Alphabet's moon shots cost it $1.08 billion in Q4 of 2016 which showcases that the company is still looking to drive forward these less mainstream ideas of products and services. The moon shots includes things like Project Wing and Google's self-driving car project which has now transformed into Waymo, and while they're certainly ambitious and lofty goals that the company sees as a beneficial series of developments, the research and development for those projects also doesn't come cheap. Luckily Alphabet is equipped to pay for them, having just reported their fourth quarter revenue results for Q4 of 2016, citing that their fourth quarter was exceptional and that they saw a 22% increase year over year. It's also worth noting that while $1.08 billion is a lot to spend on moon shots projects, that's a figure which is down from the amount they lost on moon shots the previous year, reported to be at $1.21 billion.
Alphabet's moon shot projects have always been lofty and a little bit of a stretch by normal standards. They set high goals which also come with a high risk. Google Glass could probably serve as a good example of that as the company spent a lot of time on that particular project developing something which they had every intention of bringing to the consumer market, only to pull back and instead focus its efforts towards businesses and enterprise.
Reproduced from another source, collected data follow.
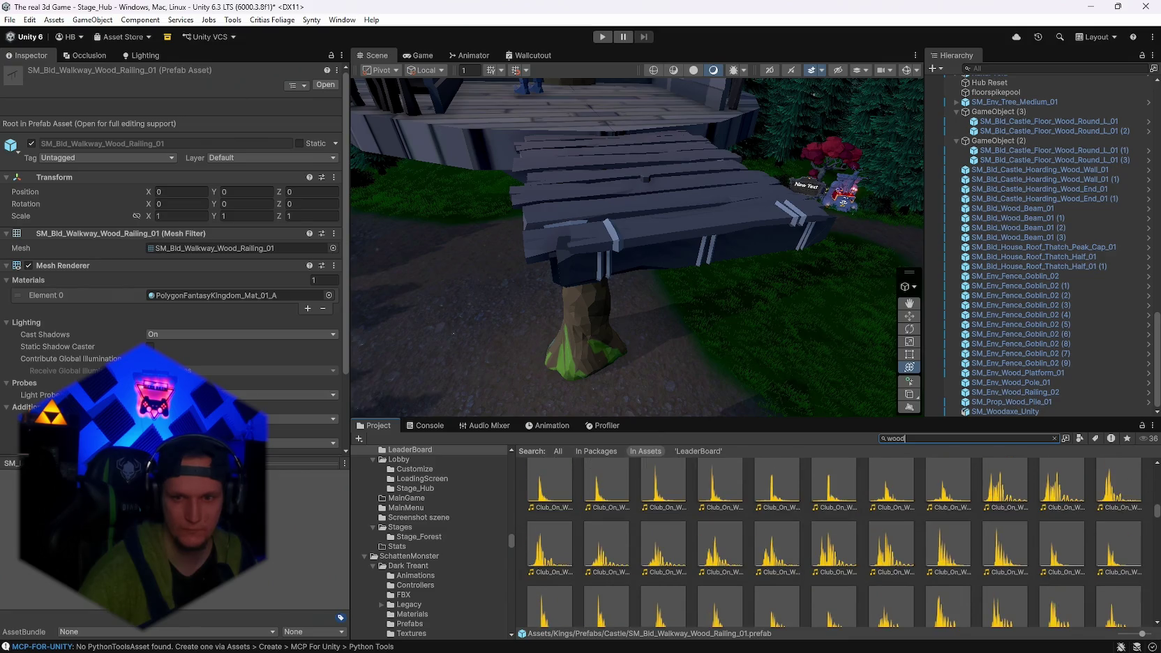
{"action": "mouse_move", "coordinate": [1154, 518]}
{"action": "left_mouse_down"}
{"action": "mouse_move", "coordinate": [1130, 554]}
{"action": "mouse_move", "coordinate": [1015, 585]}
{"action": "left_mouse_up"}
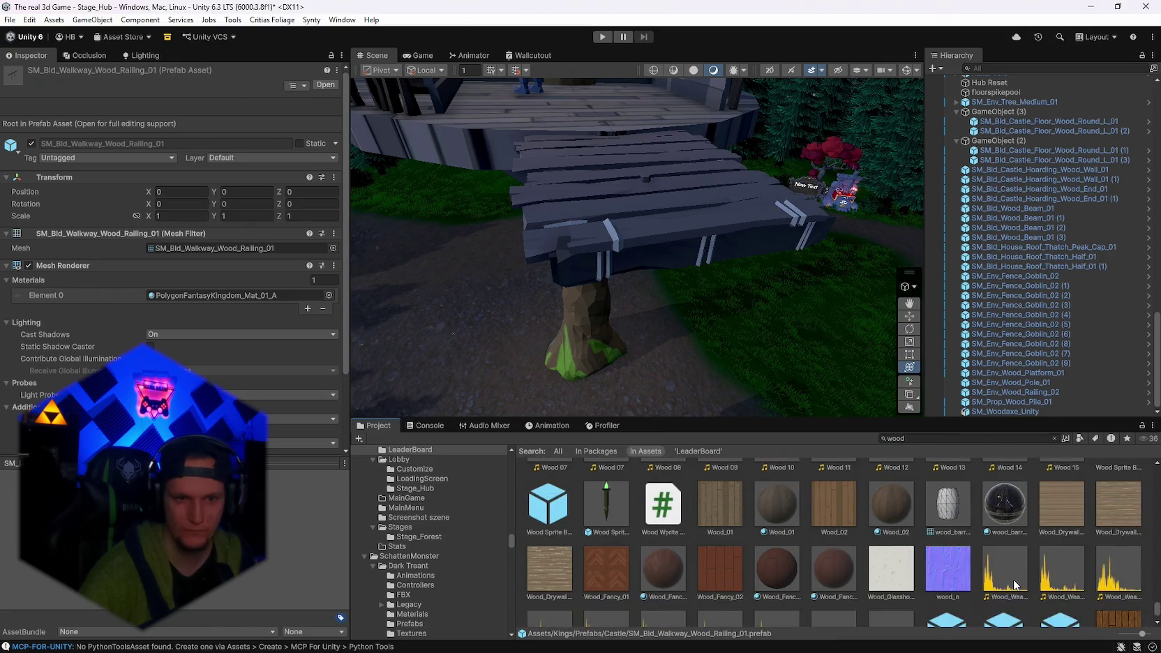
{"action": "scroll", "coordinate": [1013, 585], "scroll_direction": "up", "scroll_amount": 2}
{"action": "scroll", "coordinate": [1014, 584], "scroll_direction": "up", "scroll_amount": 5}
While Alphabet lost less on moon shots in 2016 compared to the previous year, helped in part by the spinning off the self-driving car project into its own company, they also lost a number of important executives from various projects including Project Loon and Google Fiber. These losses could play a role in the future success of and development of Alphabet's moon shots going forward and it could affect how much they lose or gain from them this year. The good news for Alphabet though is that even though the moon shots aren't profitable yet, they are making more money than they have in the past, and that's a positive note which could allude to them being profitable in the next few years if things keep going at the pace that they are, so long as Alphabet is able to continue reducing the amount of losses each year.